-- Task to carry out --
From the first line of the records below, transcribe each line exactly up to and including the one with "pinky mcp: (122, 169)"; pictures stay out.

Top of Provided records

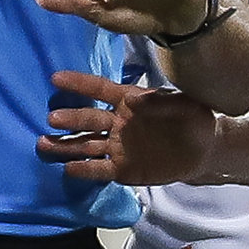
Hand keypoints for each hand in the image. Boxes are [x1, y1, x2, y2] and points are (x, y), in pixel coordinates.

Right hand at [40, 71, 218, 185]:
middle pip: (89, 119)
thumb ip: (161, 103)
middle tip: (52, 119)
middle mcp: (117, 123)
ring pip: (87, 144)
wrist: (205, 151)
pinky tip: (68, 169)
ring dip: (66, 145)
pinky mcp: (122, 169)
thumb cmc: (195, 120)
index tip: (56, 78)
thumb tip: (132, 100)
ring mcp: (117, 147)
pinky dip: (84, 169)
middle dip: (70, 118)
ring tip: (43, 144)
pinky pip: (100, 169)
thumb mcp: (187, 106)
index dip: (79, 84)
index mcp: (129, 101)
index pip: (100, 89)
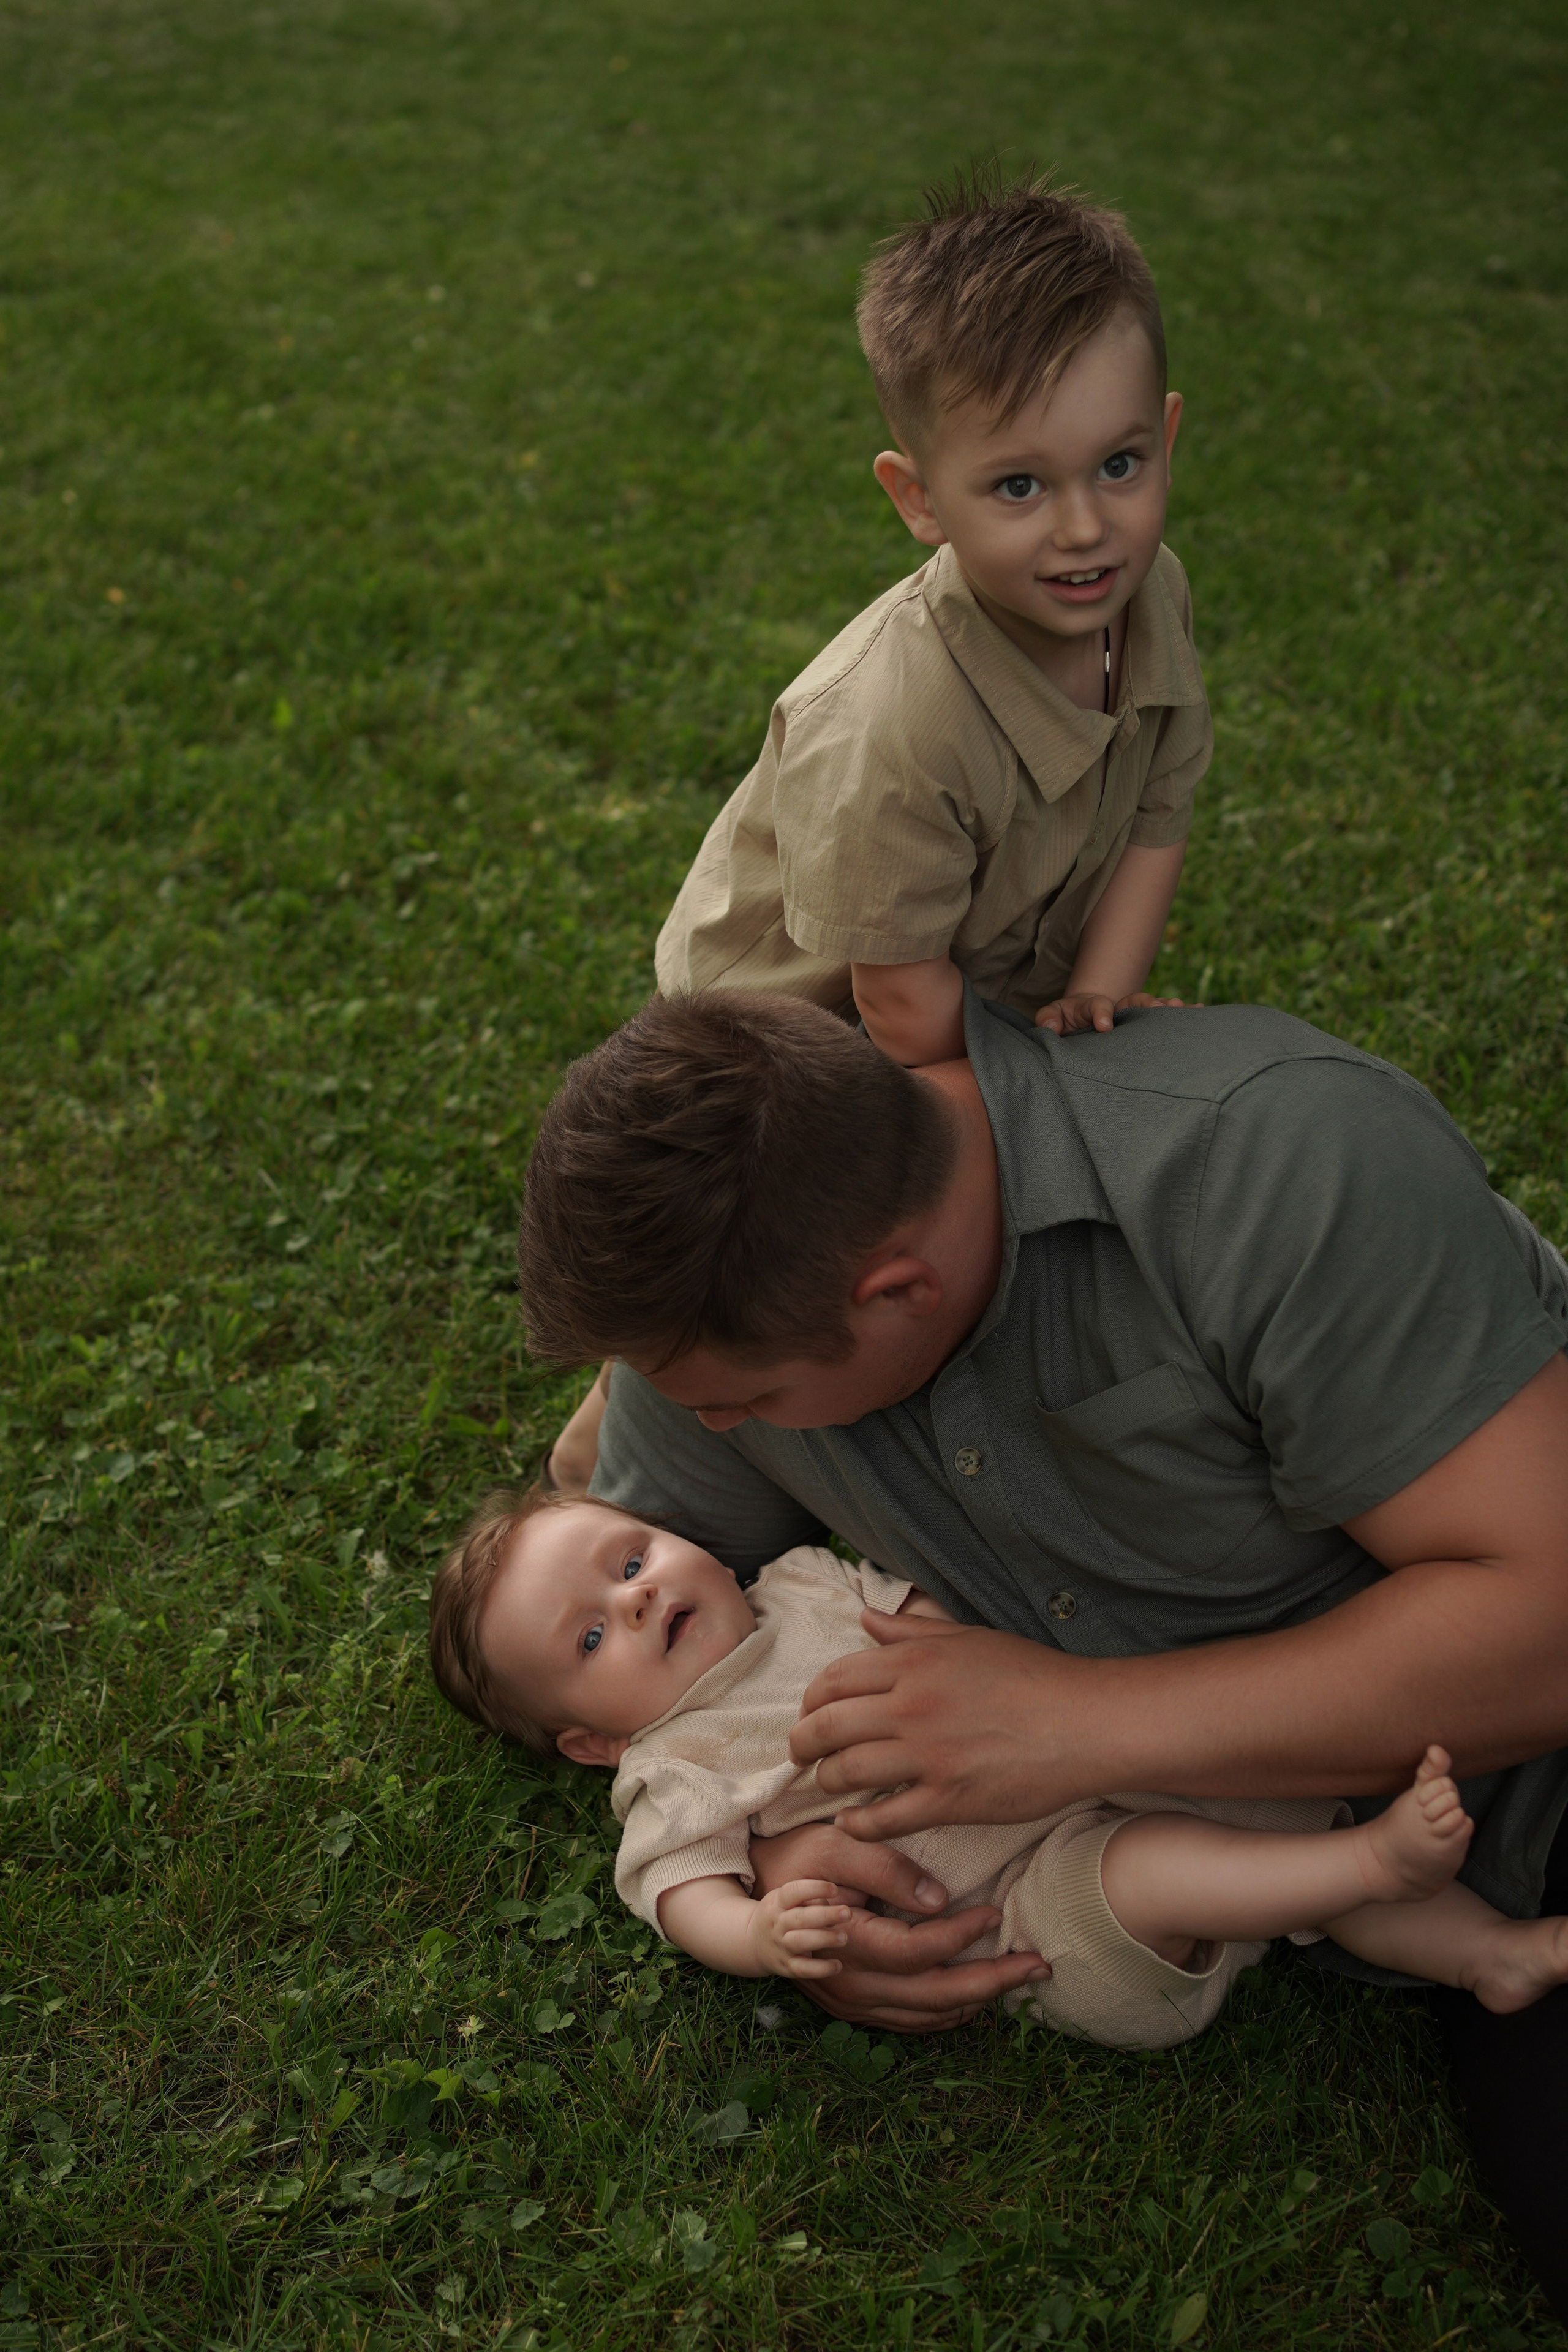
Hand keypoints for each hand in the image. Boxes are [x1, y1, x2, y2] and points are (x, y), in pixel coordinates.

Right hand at [745, 1879, 856, 1980]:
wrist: (752, 1942)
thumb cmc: (780, 1914)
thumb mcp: (785, 1900)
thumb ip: (809, 1899)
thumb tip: (835, 1906)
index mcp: (777, 1902)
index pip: (794, 1891)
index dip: (814, 1888)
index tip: (834, 1889)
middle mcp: (778, 1923)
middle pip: (800, 1918)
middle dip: (825, 1915)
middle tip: (847, 1913)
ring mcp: (781, 1946)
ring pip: (801, 1942)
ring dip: (824, 1939)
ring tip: (844, 1937)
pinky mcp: (786, 1967)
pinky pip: (803, 1969)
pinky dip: (821, 1969)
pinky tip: (838, 1965)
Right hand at [748, 1821, 1047, 2032]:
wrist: (749, 1911)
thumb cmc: (792, 1865)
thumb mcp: (833, 1848)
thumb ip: (886, 1870)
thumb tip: (939, 1897)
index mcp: (849, 1945)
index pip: (920, 1950)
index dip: (962, 1933)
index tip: (995, 1913)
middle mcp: (853, 1986)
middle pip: (936, 1996)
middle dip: (993, 1983)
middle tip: (1038, 1966)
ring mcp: (852, 2005)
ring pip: (927, 2016)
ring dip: (977, 2000)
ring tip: (1017, 1978)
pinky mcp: (854, 2008)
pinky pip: (910, 2022)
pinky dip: (947, 2012)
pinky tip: (973, 1996)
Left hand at [790, 1610, 1092, 1840]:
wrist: (1088, 1722)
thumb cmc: (1034, 1675)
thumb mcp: (969, 1638)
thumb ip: (911, 1629)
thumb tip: (866, 1619)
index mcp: (915, 1661)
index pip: (835, 1678)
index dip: (812, 1699)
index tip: (810, 1712)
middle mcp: (912, 1705)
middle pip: (827, 1725)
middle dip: (802, 1742)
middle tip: (798, 1753)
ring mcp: (928, 1756)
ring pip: (846, 1772)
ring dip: (825, 1782)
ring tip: (825, 1785)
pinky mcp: (949, 1800)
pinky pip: (884, 1818)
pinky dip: (858, 1824)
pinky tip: (852, 1823)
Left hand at [1034, 990, 1190, 1036]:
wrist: (1079, 1021)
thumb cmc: (1064, 1021)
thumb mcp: (1053, 1018)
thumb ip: (1049, 1019)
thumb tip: (1049, 1026)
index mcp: (1090, 1005)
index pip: (1097, 1005)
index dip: (1101, 1012)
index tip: (1105, 1026)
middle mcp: (1116, 1007)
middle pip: (1133, 1001)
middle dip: (1145, 1004)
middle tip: (1159, 1009)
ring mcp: (1131, 1014)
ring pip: (1151, 1008)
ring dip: (1166, 1008)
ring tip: (1182, 1009)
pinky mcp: (1142, 1024)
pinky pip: (1164, 1019)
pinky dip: (1181, 1014)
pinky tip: (1200, 1011)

Bottom of Provided records

-- Solution to this task --
Hand keypoints for each hand in the image. Boxes are [x1, y1, x2, y2] and points are (x, y), in pixel coordinates.

Right hand at [40, 71, 218, 185]:
middle pip: (89, 119)
thumb ip: (161, 103)
middle tip: (52, 119)
middle mcp: (117, 123)
ring pip: (87, 144)
wrist: (205, 151)
pinky tip: (68, 169)
ring dip: (66, 145)
pinky mcp: (122, 169)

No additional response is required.